## ABOUT THIS EXERCISE
Reproduction of part of the material below, pictures omitted: copy exactly, and only, the lines starting with the one with "text-decoration: underline ->" and going on through the one with "html: <div> <div>".

## DATA IN THIS EXERCISE

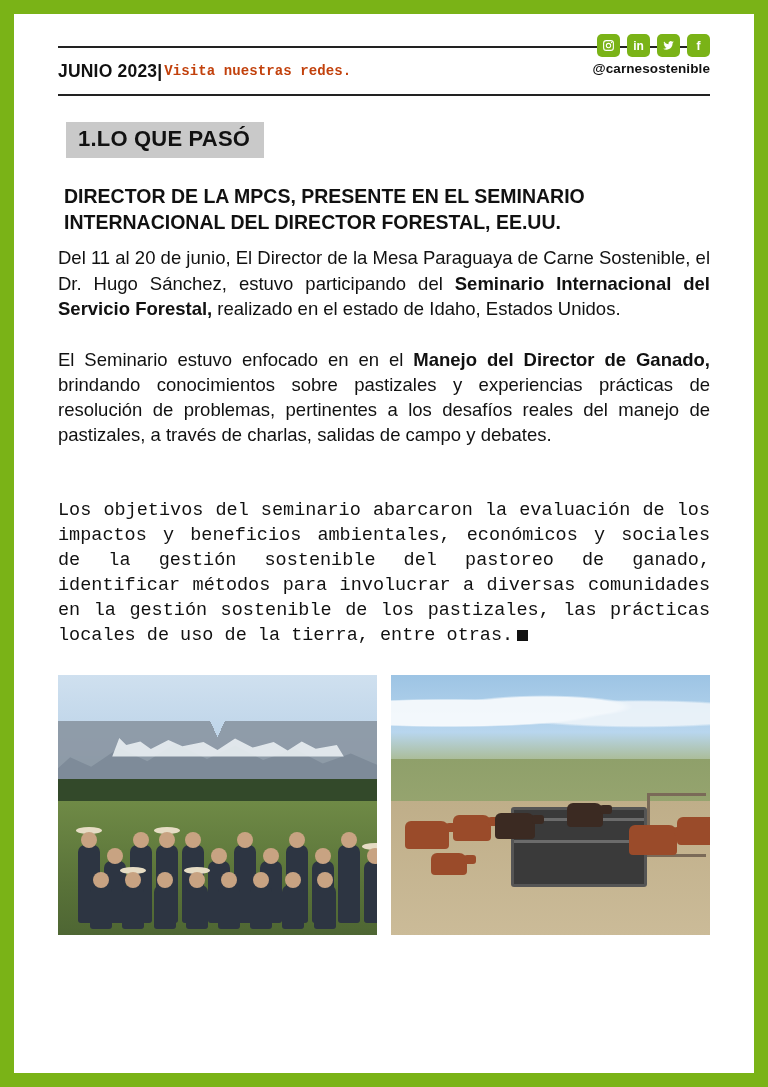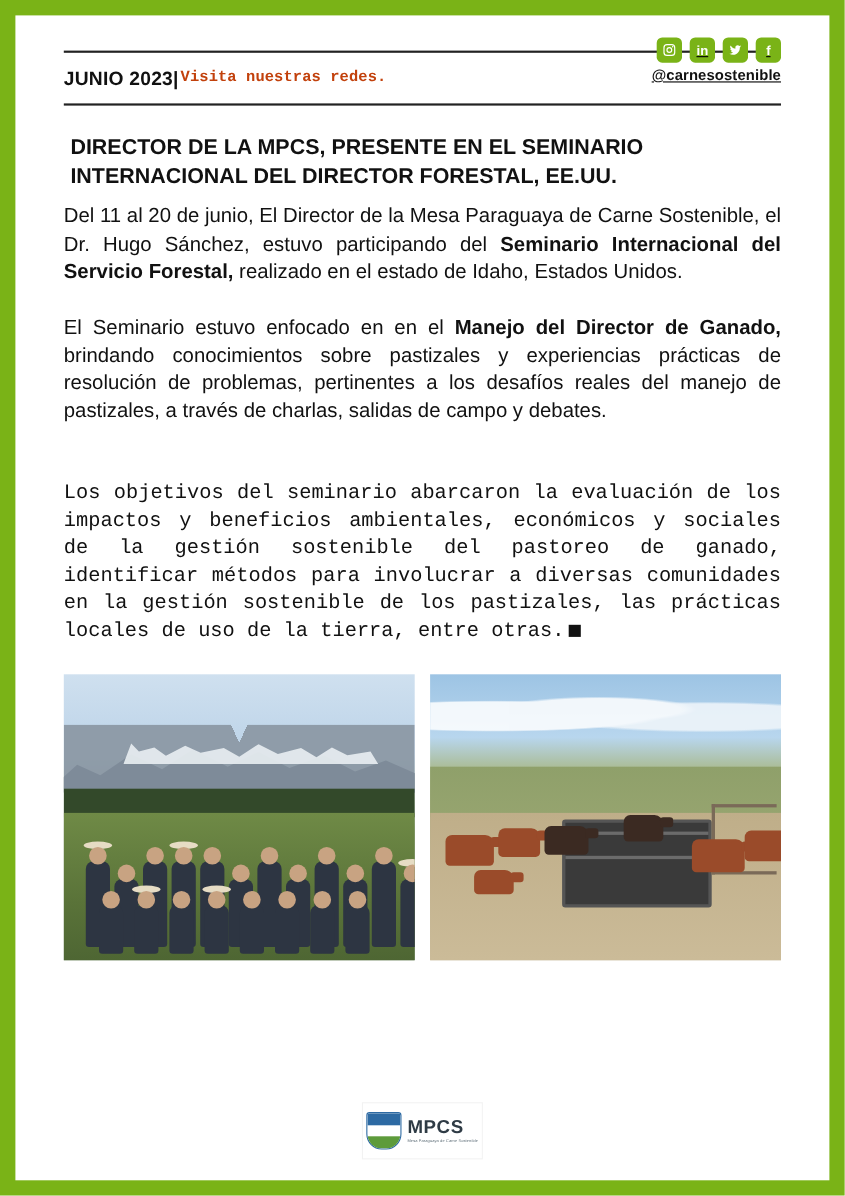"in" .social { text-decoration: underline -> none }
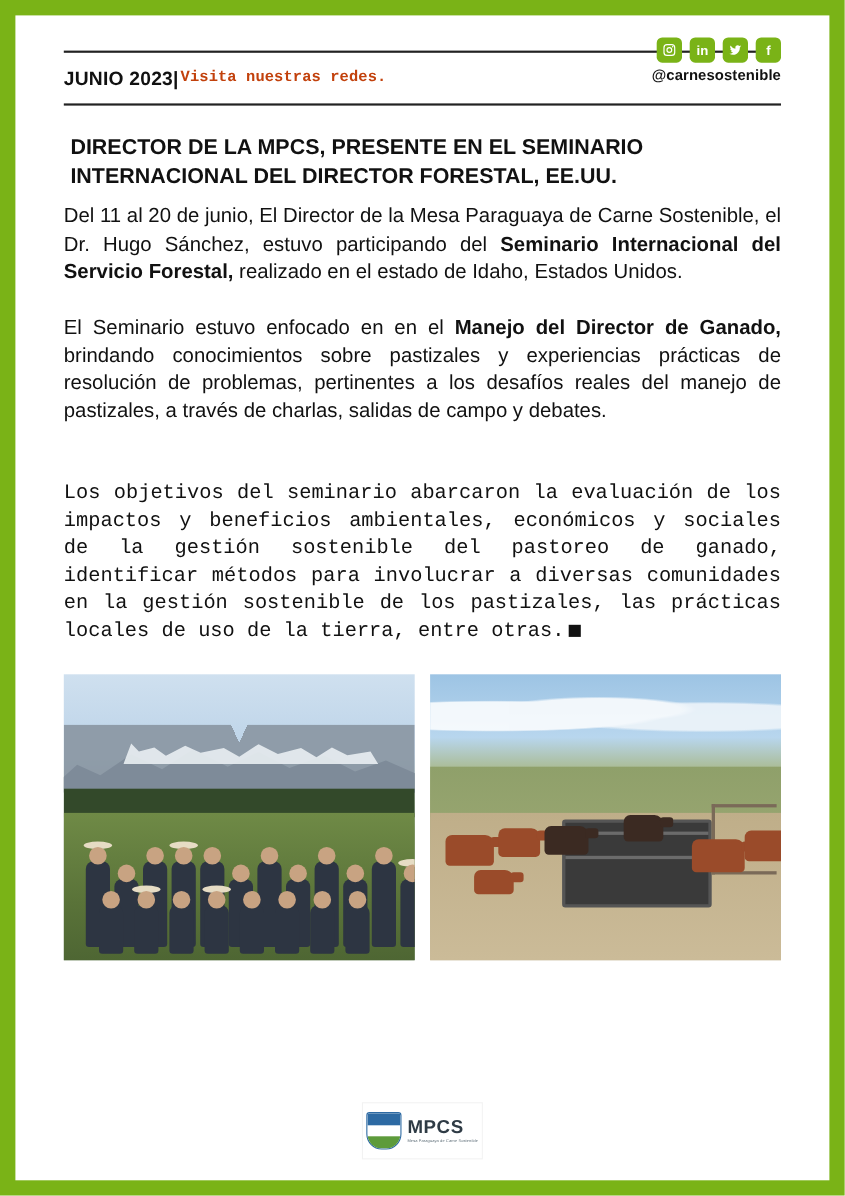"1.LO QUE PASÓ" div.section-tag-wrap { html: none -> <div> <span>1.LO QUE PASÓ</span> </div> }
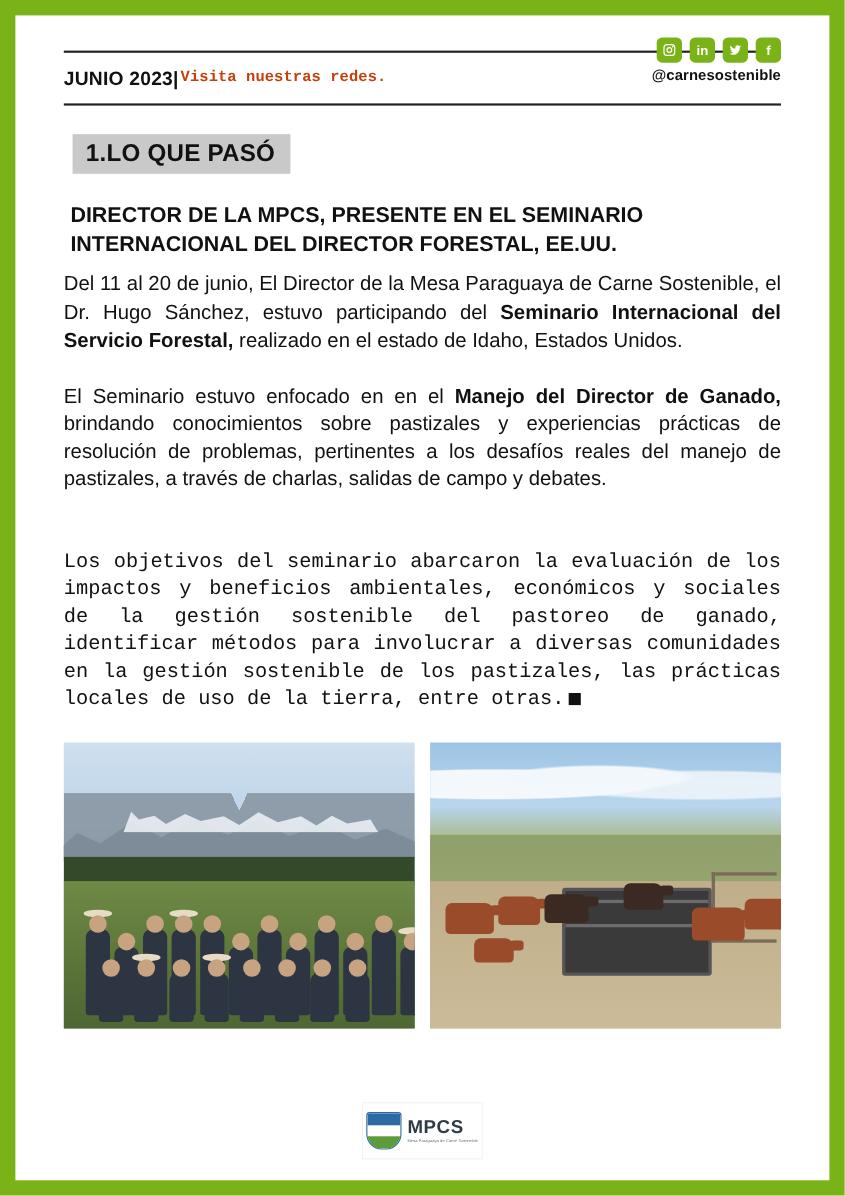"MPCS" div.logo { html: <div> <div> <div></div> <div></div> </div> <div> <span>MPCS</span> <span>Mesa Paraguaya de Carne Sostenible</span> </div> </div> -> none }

==

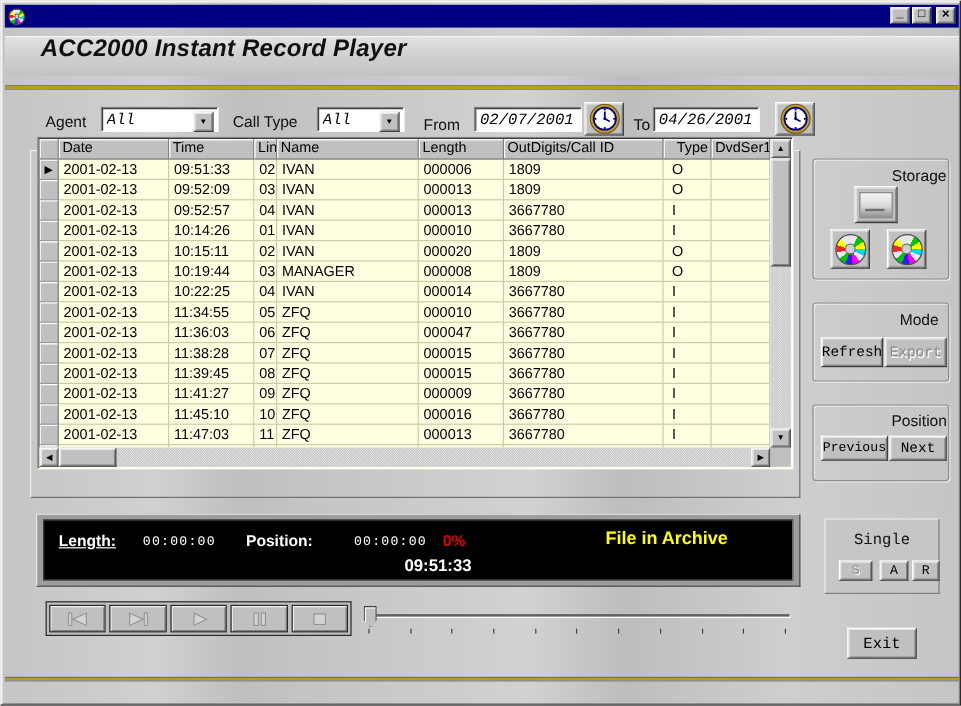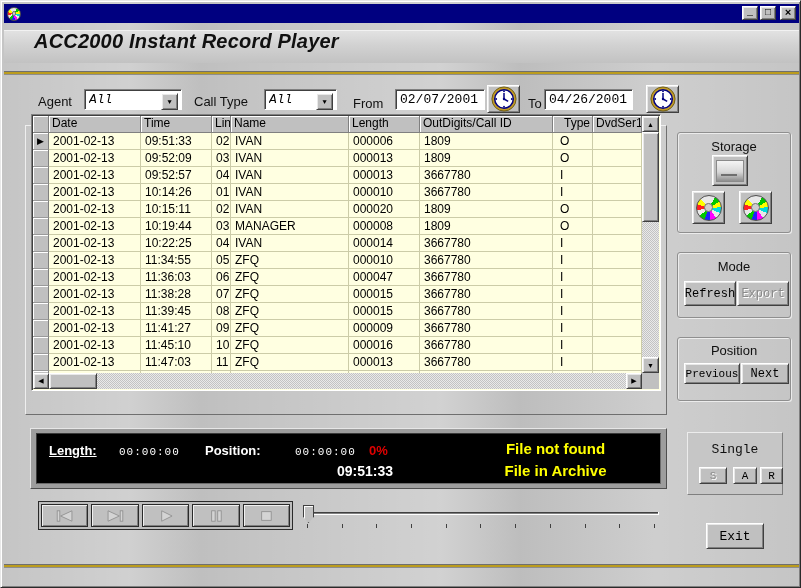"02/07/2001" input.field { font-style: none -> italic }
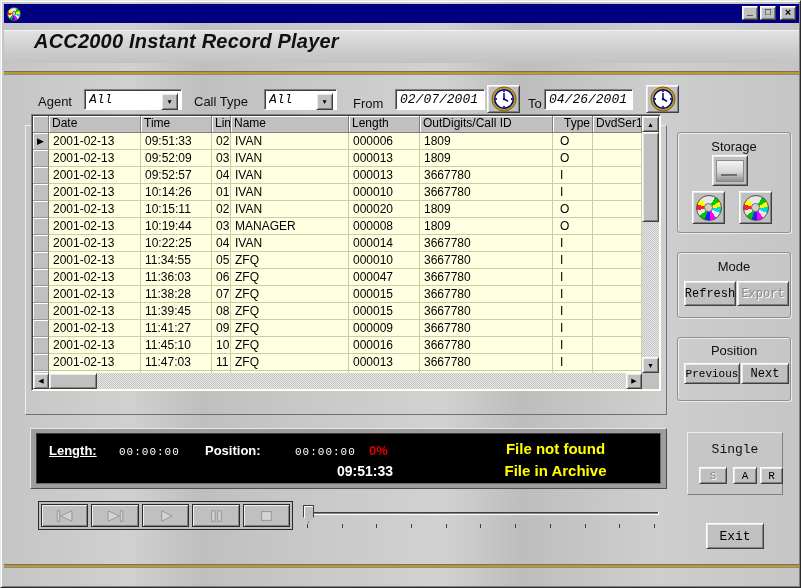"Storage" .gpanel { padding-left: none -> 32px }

--

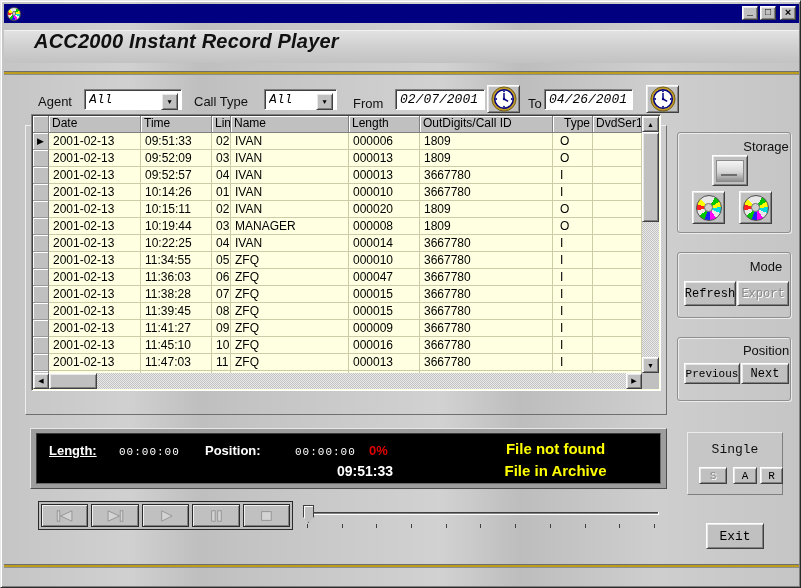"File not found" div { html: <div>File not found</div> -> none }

## RESPONSE TO THIS TASK
"in" .social { text-decoration: underline -> none }
"1.LO QUE PASÓ" div.section-tag-wrap { html: none -> <div> <span>1.LO QUE PASÓ</span> </div> }
"MPCS" div.logo { html: <div> <div> <div></div> <div></div> </div> <div> <span>MPCS</span> <span>Mesa Paraguaya de Carne Sostenible</span> </div> </div> -> none }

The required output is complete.